As the United States struggles for the best way to get out of Iraq, the Muslim world should contemplate how to get in. Muslim civil, political, and religious leaders must move beyond the resentment and hostility engendered by the Iraq war. Not one Muslim state committed troops to the "coalition of the willing," and few have assisted beyond token measures in the postwar stabilization of the country. Animosity toward the United States and its policies in the region has grown steadily in the Muslim world. Perhaps most significant, some Islamic scholars have not only condemned the American invasion but issued fatwas calling on Muslims to assist the insurgency.

After the January elections in Iraq, however, Muslims cannot afford to continue harping on the wrongs of the war. Islamic ethics require that they help their Iraqi brethren build a more peaceful and prosperous country. As the Koran commands, "Let not enmity of any people divert you from justice. Be just: That is closest to piety."

Above all, Islamic ethics require that Muslims refrain from materially or morally assisting murderers and terrorists masquerading as mujahideen. Because many Muslims sympathize with the insurgents' goal of driving the United States out of Iraq, they tacitly accept the atrocities these insurgents are committing. Kidnapping, torture, beheading, and the random killing of civilians through suicide bombings are not the work of mujahideen. They are the acts of criminals and should be firmly denounced as such by all Muslims.

Muslim troops approved by the Arab League and the Organization of the Islamic Conference should replace American, British, and other European forces as interim peacekeepers until Iraqi security forces are properly trained. This force cannot come from countries neighboring Iraq, which might have their own designs on its territory, but it could draw on troops from Morocco, Egypt, Pakistan, or Bangladesh.

The drafting of the country's constitution will undoubtedly stoke old controversies within and outside Iraq about the compatibility of Islam and democracy. These disputes should not be allowed to divert attention from a central moral principle: the right of the Iraqi people to self-determination. The constitution that best provides for the security, welfare, and justice of all Iraqi citizens -- Sunni and Shia, Muslim and non-Muslim -- will inherently be an Islamic constitution. A successful Iraqi democracy will benefit all Arabs and all Muslims; a collapse of the Iraqi experiment into civil war will help no one.

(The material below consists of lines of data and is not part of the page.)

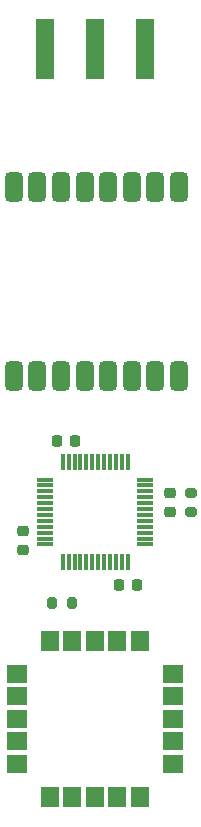
<source format=gtp>
G04 #@! TF.GenerationSoftware,KiCad,Pcbnew,(7.0.0)*
G04 #@! TF.CreationDate,2023-03-12T21:45:25+01:00*
G04 #@! TF.ProjectId,tracker,74726163-6b65-4722-9e6b-696361645f70,rev?*
G04 #@! TF.SameCoordinates,Original*
G04 #@! TF.FileFunction,Paste,Top*
G04 #@! TF.FilePolarity,Positive*
%FSLAX46Y46*%
G04 Gerber Fmt 4.6, Leading zero omitted, Abs format (unit mm)*
G04 Created by KiCad (PCBNEW (7.0.0)) date 2023-03-12 21:45:25*
%MOMM*%
%LPD*%
G01*
G04 APERTURE LIST*
G04 Aperture macros list*
%AMRoundRect*
0 Rectangle with rounded corners*
0 $1 Rounding radius*
0 $2 $3 $4 $5 $6 $7 $8 $9 X,Y pos of 4 corners*
0 Add a 4 corners polygon primitive as box body*
4,1,4,$2,$3,$4,$5,$6,$7,$8,$9,$2,$3,0*
0 Add four circle primitives for the rounded corners*
1,1,$1+$1,$2,$3*
1,1,$1+$1,$4,$5*
1,1,$1+$1,$6,$7*
1,1,$1+$1,$8,$9*
0 Add four rect primitives between the rounded corners*
20,1,$1+$1,$2,$3,$4,$5,0*
20,1,$1+$1,$4,$5,$6,$7,0*
20,1,$1+$1,$6,$7,$8,$9,0*
20,1,$1+$1,$8,$9,$2,$3,0*%
G04 Aperture macros list end*
%ADD10RoundRect,0.200000X-0.200000X-0.275000X0.200000X-0.275000X0.200000X0.275000X-0.200000X0.275000X0*%
%ADD11RoundRect,0.200000X0.275000X-0.200000X0.275000X0.200000X-0.275000X0.200000X-0.275000X-0.200000X0*%
%ADD12RoundRect,0.225000X0.250000X-0.225000X0.250000X0.225000X-0.250000X0.225000X-0.250000X-0.225000X0*%
%ADD13RoundRect,0.225000X0.225000X0.250000X-0.225000X0.250000X-0.225000X-0.250000X0.225000X-0.250000X0*%
%ADD14R,1.475000X0.300000*%
%ADD15R,0.300000X1.475000*%
%ADD16R,1.800000X1.500000*%
%ADD17R,1.500000X1.800000*%
%ADD18RoundRect,0.225000X-0.225000X-0.250000X0.225000X-0.250000X0.225000X0.250000X-0.225000X0.250000X0*%
%ADD19RoundRect,0.225000X-0.250000X0.225000X-0.250000X-0.225000X0.250000X-0.225000X0.250000X0.225000X0*%
%ADD20R,1.500000X5.080000*%
%ADD21RoundRect,0.375000X0.375000X-0.875000X0.375000X0.875000X-0.375000X0.875000X-0.375000X-0.875000X0*%
G04 APERTURE END LIST*
D10*
G04 #@! TO.C,R2*
X138850000Y-94700000D03*
X140500000Y-94700000D03*
G04 #@! TD*
D11*
G04 #@! TO.C,R1*
X150600000Y-87025000D03*
X150600000Y-85375000D03*
G04 #@! TD*
D12*
G04 #@! TO.C,C2*
X136400000Y-90175000D03*
X136400000Y-88625000D03*
G04 #@! TD*
D13*
G04 #@! TO.C,C3*
X146025000Y-93200000D03*
X144475000Y-93200000D03*
G04 #@! TD*
D14*
G04 #@! TO.C,U1*
X146737999Y-89749999D03*
X146737999Y-89249999D03*
X146737999Y-88749999D03*
X146737999Y-88249999D03*
X146737999Y-87749999D03*
X146737999Y-87249999D03*
X146737999Y-86749999D03*
X146737999Y-86249999D03*
X146737999Y-85749999D03*
X146737999Y-85249999D03*
X146737999Y-84749999D03*
X146737999Y-84249999D03*
D15*
X145249999Y-82761999D03*
X144749999Y-82761999D03*
X144249999Y-82761999D03*
X143749999Y-82761999D03*
X143249999Y-82761999D03*
X142749999Y-82761999D03*
X142249999Y-82761999D03*
X141749999Y-82761999D03*
X141249999Y-82761999D03*
X140749999Y-82761999D03*
X140249999Y-82761999D03*
X139749999Y-82761999D03*
D14*
X138261999Y-84249999D03*
X138261999Y-84749999D03*
X138261999Y-85249999D03*
X138261999Y-85749999D03*
X138261999Y-86249999D03*
X138261999Y-86749999D03*
X138261999Y-87249999D03*
X138261999Y-87749999D03*
X138261999Y-88249999D03*
X138261999Y-88749999D03*
X138261999Y-89249999D03*
X138261999Y-89749999D03*
D15*
X139749999Y-91237999D03*
X140249999Y-91237999D03*
X140749999Y-91237999D03*
X141249999Y-91237999D03*
X141749999Y-91237999D03*
X142249999Y-91237999D03*
X142749999Y-91237999D03*
X143249999Y-91237999D03*
X143749999Y-91237999D03*
X144249999Y-91237999D03*
X144749999Y-91237999D03*
X145249999Y-91237999D03*
G04 #@! TD*
D16*
G04 #@! TO.C,ANT1*
X135849999Y-100699999D03*
X135849999Y-102599999D03*
X135849999Y-104499999D03*
X135849999Y-106399999D03*
X135849999Y-108299999D03*
D17*
X138649999Y-111099999D03*
X140549999Y-111099999D03*
X142449999Y-111099999D03*
X144349999Y-111099999D03*
X146249999Y-111099999D03*
D16*
X149049999Y-108299999D03*
X149049999Y-106399999D03*
X149049999Y-104499999D03*
X149049999Y-102599999D03*
X149049999Y-100699999D03*
D17*
X146249999Y-97899999D03*
X144349999Y-97899999D03*
X142449999Y-97899999D03*
X140549999Y-97899999D03*
X138649999Y-97899999D03*
G04 #@! TD*
D18*
G04 #@! TO.C,C4*
X139225000Y-81000000D03*
X140775000Y-81000000D03*
G04 #@! TD*
D19*
G04 #@! TO.C,C1*
X148800000Y-85425000D03*
X148800000Y-86975000D03*
G04 #@! TD*
D20*
G04 #@! TO.C,AE1*
X142499999Y-47799999D03*
X138249999Y-47799999D03*
X146749999Y-47799999D03*
G04 #@! TD*
D21*
G04 #@! TO.C,SOM1*
X135595000Y-75500000D03*
X137595000Y-75500000D03*
X139595000Y-75500000D03*
X141595000Y-75500000D03*
X143595000Y-75500000D03*
X145595000Y-75500000D03*
X147595000Y-75500000D03*
X149595000Y-75500000D03*
X149595000Y-59500000D03*
X147595000Y-59500000D03*
X145595000Y-59500000D03*
X143595000Y-59500000D03*
X141595000Y-59500000D03*
X139595000Y-59500000D03*
X137595000Y-59500000D03*
X135595000Y-59500000D03*
G04 #@! TD*
M02*

</source>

Muslim leaders have an obligation to avoid the mistakes they committed in the lead-up to the U.S. intervention in Iraq, not just in 2003 but in 1991 as well. They had an obligation to isolate and to remove the brutal regime of Saddam Hussein when he attacked Iran, terrorized his own people, and invaded Kuwait. Yet for decades, Arab leaders either did nothing or actively supported Saddam. Their action and inaction made U.S. intervention all too easy.

Now that Saddam is facing trial for crimes against humanity, he should be tried under both international and Islamic law. Iranians and Kuwaitis should be allowed to participate in the trial, not just as aggrieved citizens of a foreign country but as Muslims victimized by a dictator who disguised himself as a Muslim ruler. One famous hadith, or saying of the prophet Muhammad, states: "The highest form of jihad is speaking truth to the tyrant." Holding Saddam accountable under Islamic law will help other victims speak truth to their tyrants.